There’s nothing like watching a movie in a small, community-owned theatre in rural Saskatchewan. The Majestic is our local site for all things arts. Built in 1909 and rescued from oblivion, it hosts music festivals, live concerts, plays, dance festivals, and musicals, as well as movies on Friday and Saturday night, along with the popular Sunday afternoon matinee. Run by volunteers, it’s one of the focal points and gathering spaces for our community.
In the audience, scattered alongside and all around me, munching popcorn and slurping drinks, were friends, neighbors, and relatives. In the city, a movie experience is rather impersonal. Sure, the audience laughs together in all the right places, but we don’t necessarily know our neighbors or the ones who sold us the ticket or handed us the popcorn or took a quick bathroom break in the stall beside me before the opening credits.
In a small community theatre, the vibe is completely different. We don’t need a lot of previews or games on the screen. We’re busy chatting: do you have enough stuff for the raffle table at the hockey game? Are you hauling wheat this week? Can you curl for me next Wednesday night? Once a movie starts, you recognize the different audience laughs — brother in law Ryan, good friend Tina. We count how many people are there and celebrate a movie that’s going to make a profit. And lots of us have learned to clean up behind ourselves, taking garbage out on our way back through the lobby.
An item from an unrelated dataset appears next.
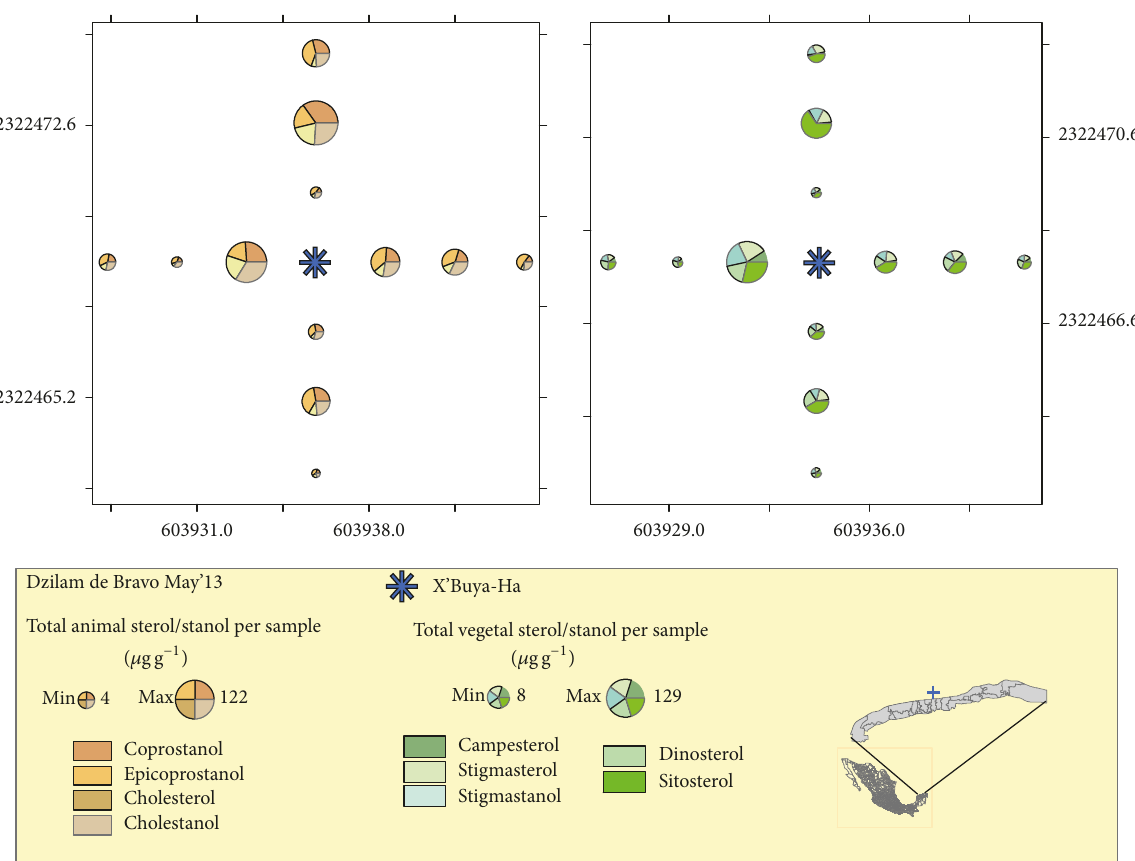
Figure 6: Spatial distribution of sterols and stanols surrounding the X’Buya-Ha spring in dry season (May 13).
The night I went to see First Man, there were plenty of friends and relatives in the audience, many of whom knew about my encounter with Hollywood, and had almost as much anticipation shivering through them as I did. We could experience it together.
The cobalt-60 scene comes early in the movie, and I sat forward to watch every detail as it shimmered on screen. With Karen’s neck supported, her head exposed and her body gently strapped in place, she looked just as I had imagined. The Eldorado-style machine looked like a miniature version of the space-age rockets Armstrong was working on. The treatment room had no windows, with thick concrete walls lined with lead. Neil and his wife Janet watch from behind the thick glass window helplessly, overcome with hope that the treatment would succeed.
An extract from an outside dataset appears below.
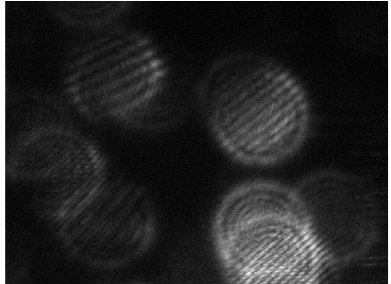
Figure 6. Interference fringe image of 24 μm standard particle field.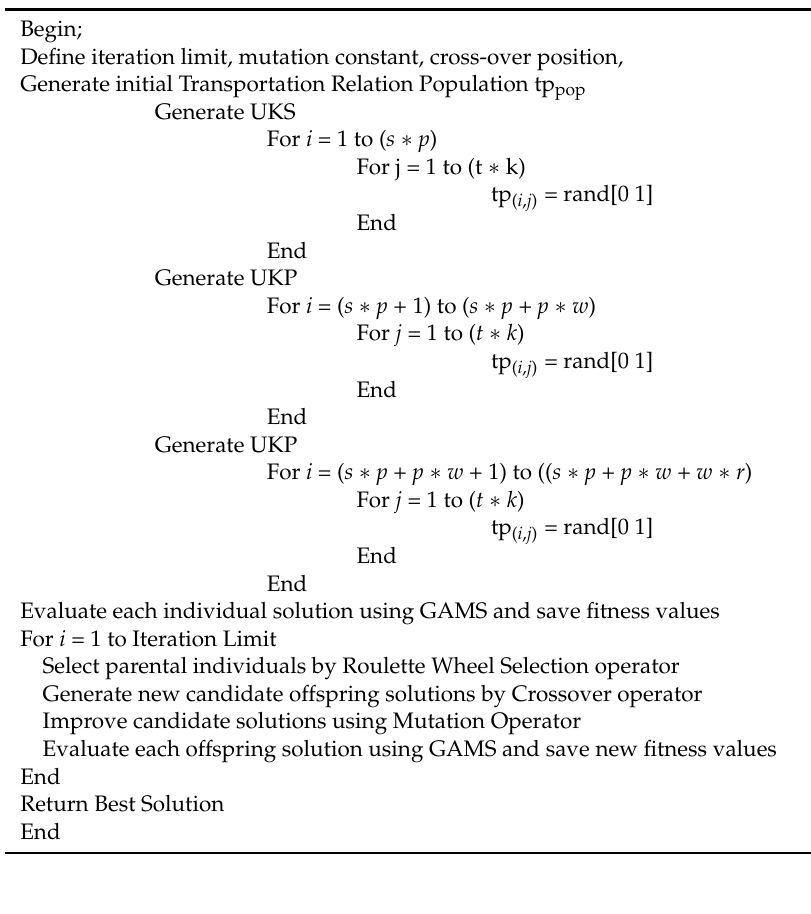
Table 2. Pseudo-code for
It was an amazing moment as a researcher. I had helped to shape the way a movie looked, the way the actors moved, the set design, and the whole feel of the scene. I was jubilant.
But Hollywood has a way of surprising you. My work, offered to Hilary Ament and to Universal Studios, had not just shaped the visuals. It had actually changed the script in the movie. My mouth dropped in shock at the next scene. In it, Neil Armstrong is on the telephone to the doctors at the hospital. He asks [and this is my memory, not a direct quote], Did you call Dr. Johns? Dr. Harold Johns? The doctor in Saskatchewan who invented the treatment?
I couldn’t help it. Even though this is a scene of great pathos and sadness, learning that the much-hoped-for treatment didn’t work on his daughter, I was lifted right out of my seat, cheering. My poor husband was hushing and pulling me down, but others were just as jubilant: hey, they said Saskatchewan! Tears leaked out, both for the memory of a little girl full of sunshine whose life was cut short by cancer, and by my own personal victory: I had had an influence on a Hollywood movie script. A whole scene, then another, shaped by my research and insight. And Saskatchewan got a mention.
First Man is up for four Oscars at the 2019 Academy Awards, one of which is production design. I’ll be watching with delight, hoping for a win. After all, I do have a little bit of skin in this game.
I wish I could say that I found my name in the credits. Several of my friends and neighbors, and my brother and sister-in-law, went close to the screen (none of us are youthful) to try and find my name. Nothing. Nonetheless, I have the paper trail and the emails, and the movie scenes themselves to back up my story. Hollywood, if you’re listening, come again. Saskatchewan has a few more hidden stories for you. But next time, I’d like to be in the credits, please.
And yes, I’ll be watching it at The Majestic.